### WHAT IS EXPECTED:
When you copy the data that follows, reproduce every word exactly and leave out the images.

[Stored items]
######

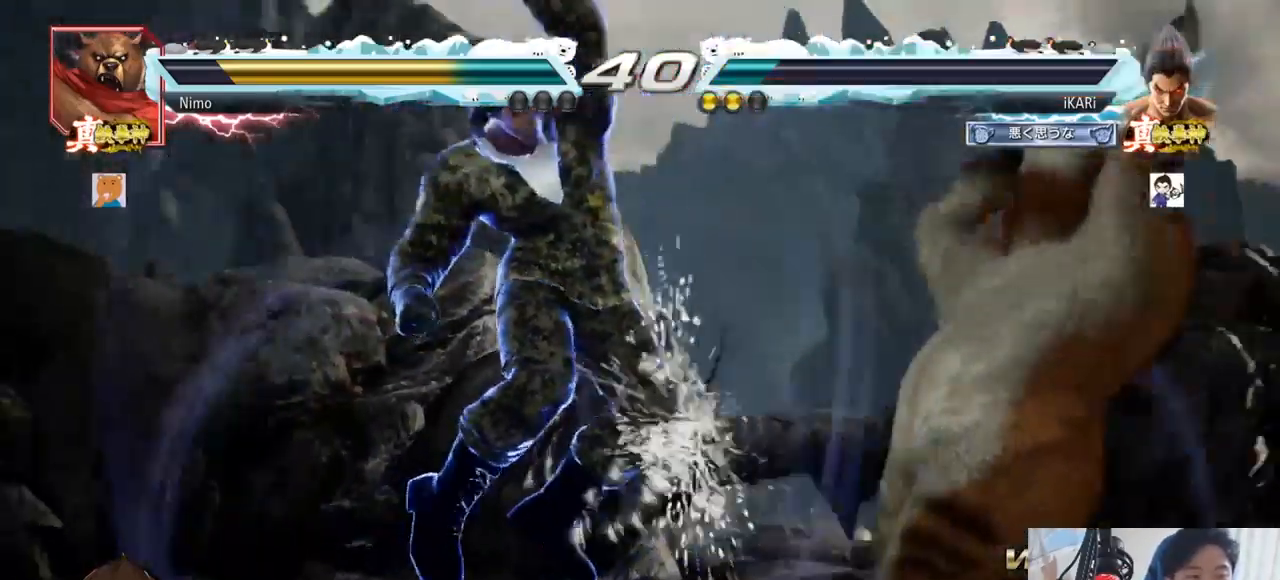
{"dt_ms": 501, "buttons": [], "left_stick": "center", "events": [[267, "SQUARE", "down"], [317, "SQUARE", "up"], [350, "SQUARE", "down"], [401, "SQUARE", "up"], [451, "SQUARE", "down"], [501, "SQUARE", "up"]]}
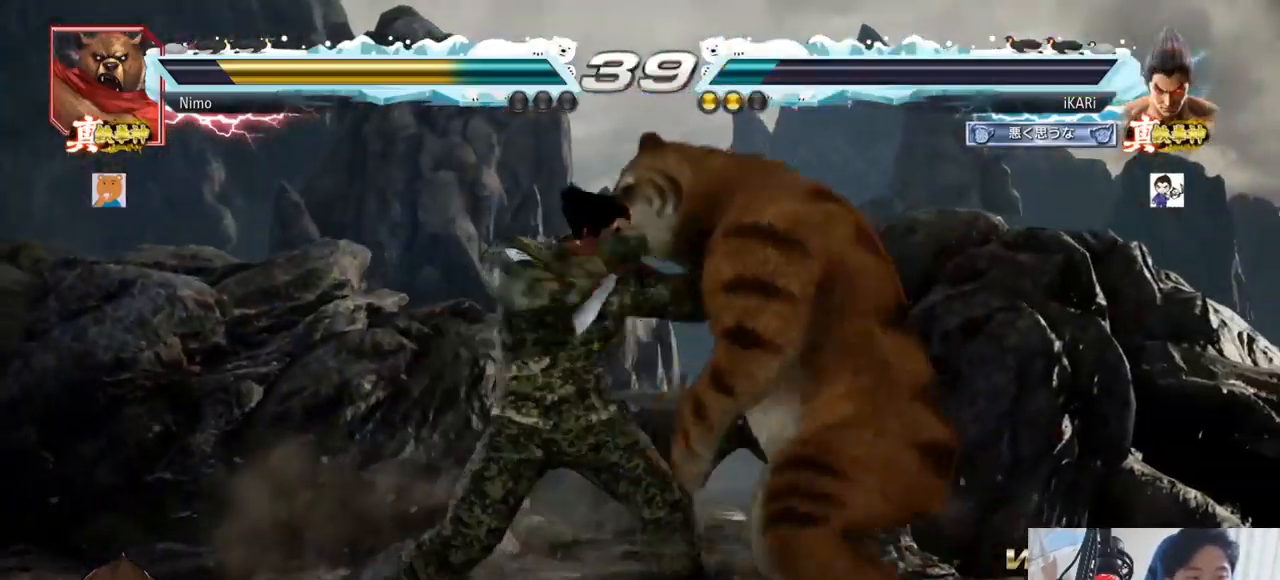
{"dt_ms": 500, "buttons": [], "left_stick": "center", "events": [[417, "left_stick", "down"], [483, "left_stick", "center"]]}
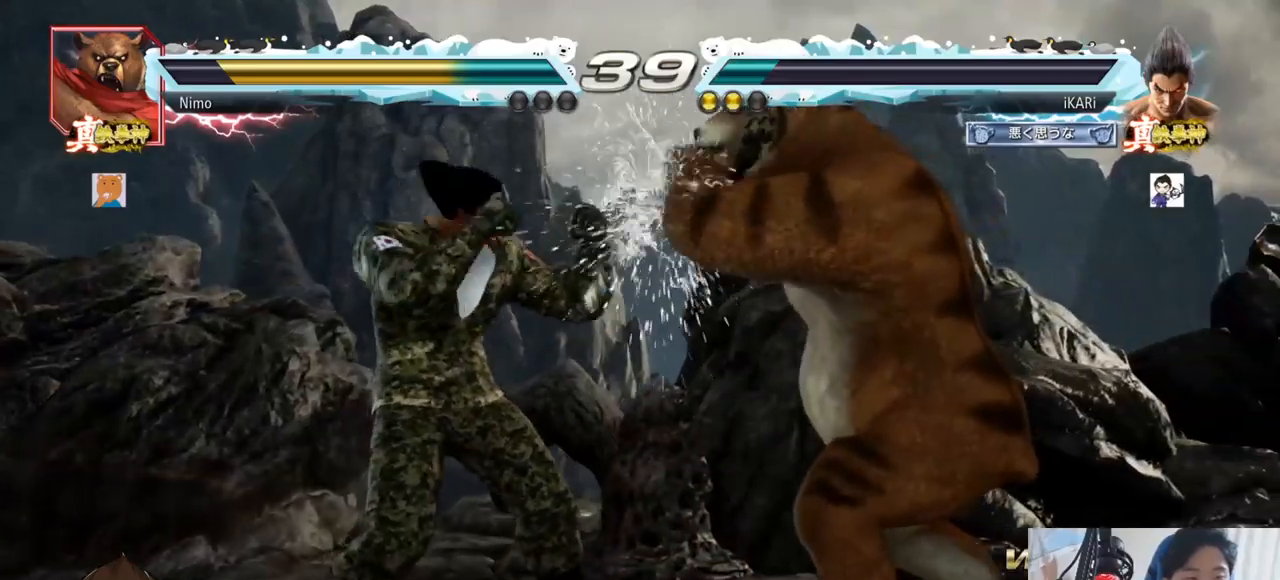
{"dt_ms": 501, "buttons": [], "left_stick": "left", "events": [[234, "left_stick", "left"], [284, "left_stick", "center"], [334, "left_stick", "left"]]}
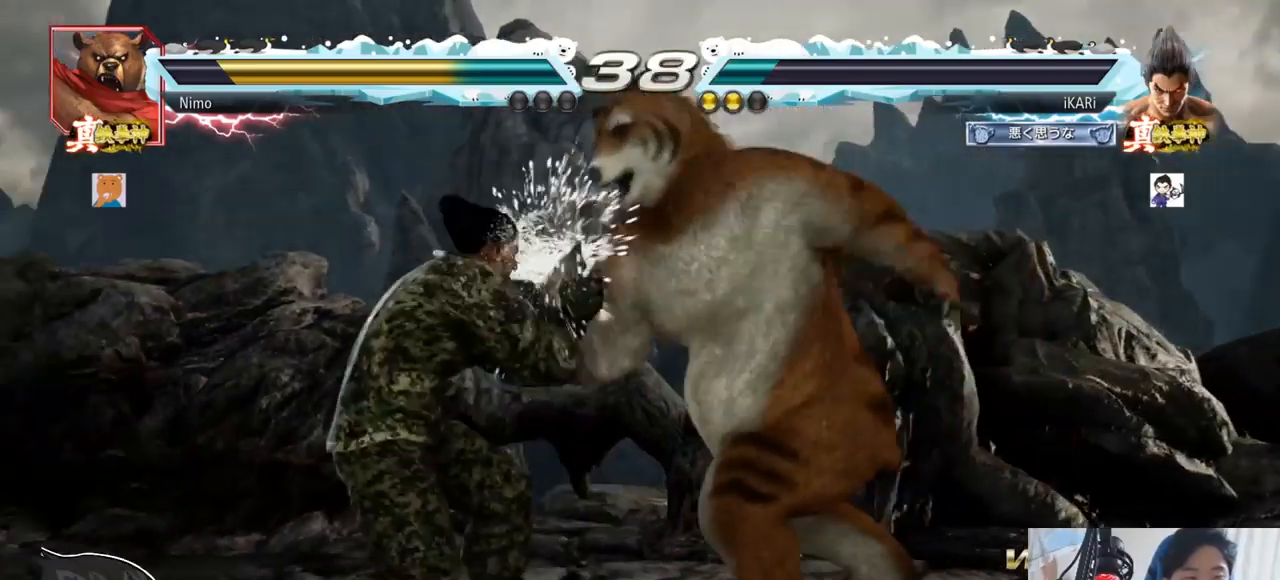
{"dt_ms": 500, "buttons": [], "left_stick": "center", "events": [[116, "left_stick", "center"], [383, "left_stick", "down"], [467, "left_stick", "center"]]}
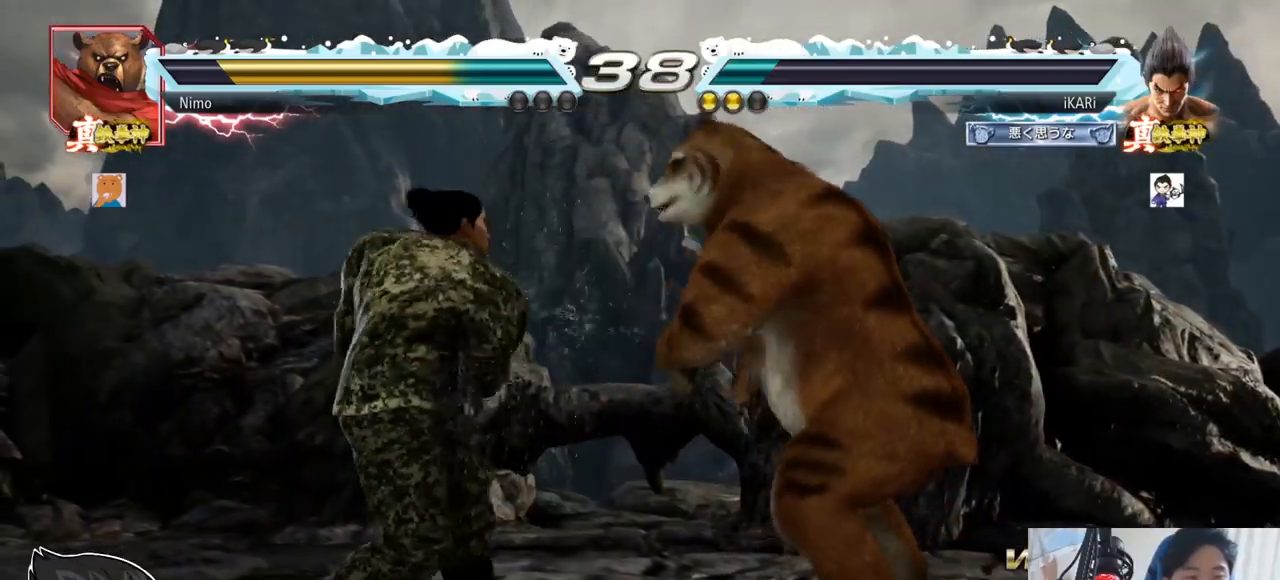
{"dt_ms": 501, "buttons": [], "left_stick": "center", "events": [[50, "left_stick", "down"], [350, "left_stick", "center"], [434, "left_stick", "left"], [484, "left_stick", "center"]]}
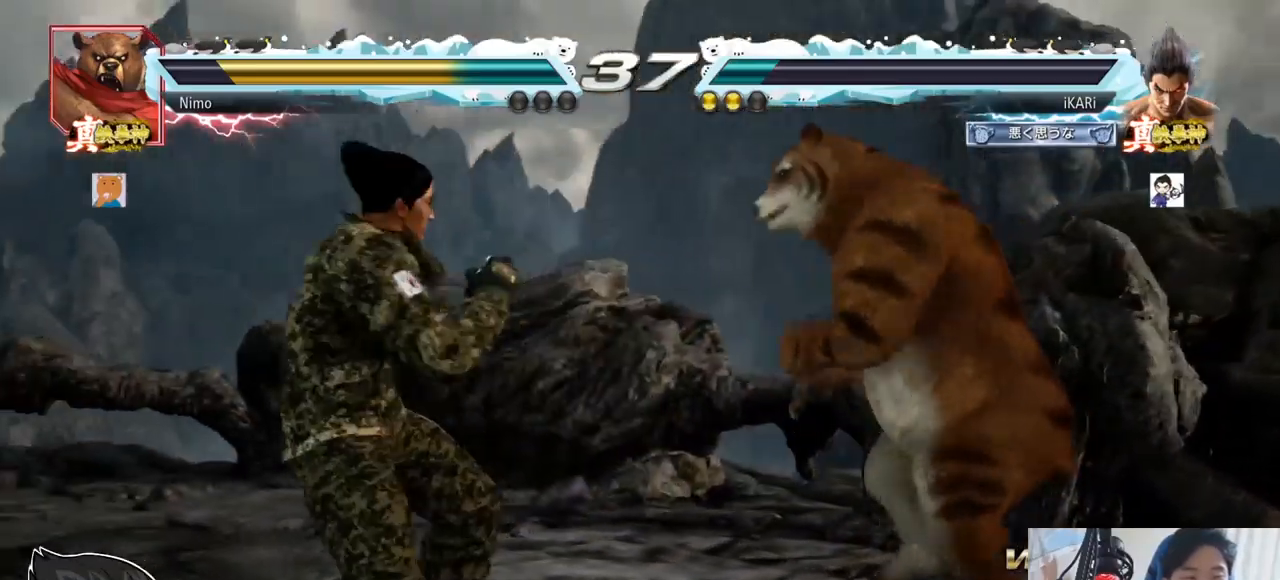
{"dt_ms": 500, "buttons": [], "left_stick": "left"}
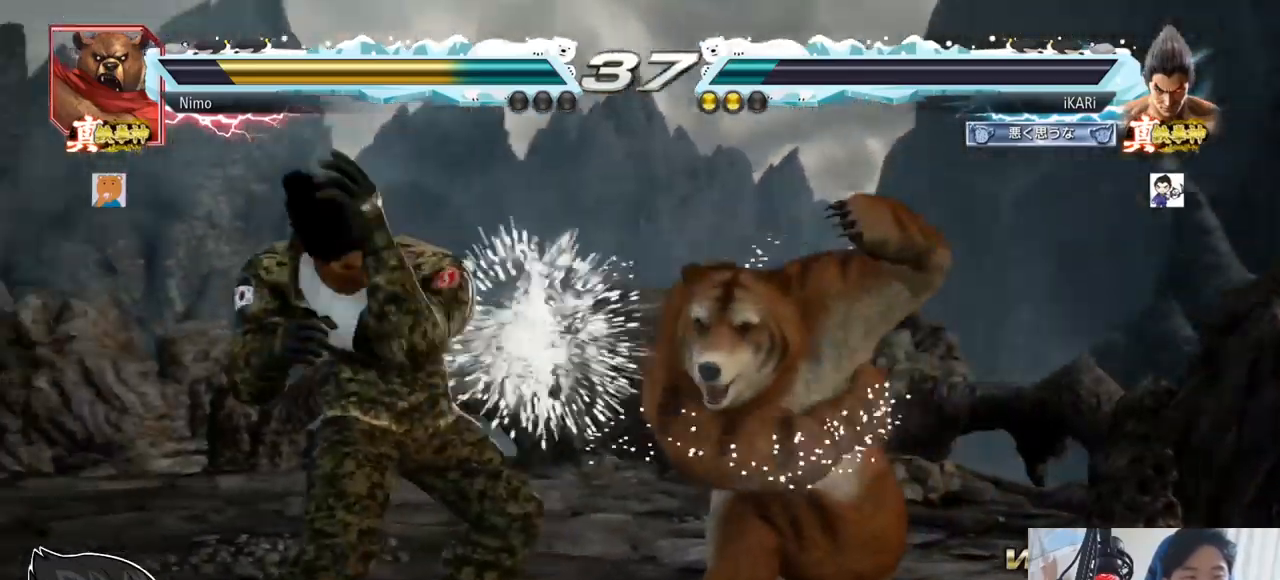
{"dt_ms": 501, "buttons": [], "left_stick": "center", "events": [[184, "left_stick", "center"], [334, "left_stick", "down-right"], [350, "TRIANGLE", "down"], [401, "TRIANGLE", "up"], [501, "left_stick", "center"]]}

######

### WRITTEN RESPONSE:
{"dt_ms": 501, "buttons": [], "left_stick": "center", "events": [[267, "SQUARE", "down"], [317, "SQUARE", "up"], [350, "SQUARE", "down"], [401, "SQUARE", "up"], [451, "SQUARE", "down"], [501, "SQUARE", "up"]]}
{"dt_ms": 500, "buttons": [], "left_stick": "center", "events": [[417, "left_stick", "down"], [483, "left_stick", "center"]]}
{"dt_ms": 501, "buttons": [], "left_stick": "left", "events": [[234, "left_stick", "left"], [284, "left_stick", "center"], [334, "left_stick", "left"]]}
{"dt_ms": 500, "buttons": [], "left_stick": "center", "events": [[116, "left_stick", "center"], [383, "left_stick", "down"], [467, "left_stick", "center"]]}
{"dt_ms": 501, "buttons": [], "left_stick": "center", "events": [[50, "left_stick", "down"], [350, "left_stick", "center"], [434, "left_stick", "left"], [484, "left_stick", "center"]]}
{"dt_ms": 500, "buttons": [], "left_stick": "left"}
{"dt_ms": 501, "buttons": [], "left_stick": "center", "events": [[184, "left_stick", "center"], [334, "left_stick", "down-right"], [350, "TRIANGLE", "down"], [401, "TRIANGLE", "up"], [501, "left_stick", "center"]]}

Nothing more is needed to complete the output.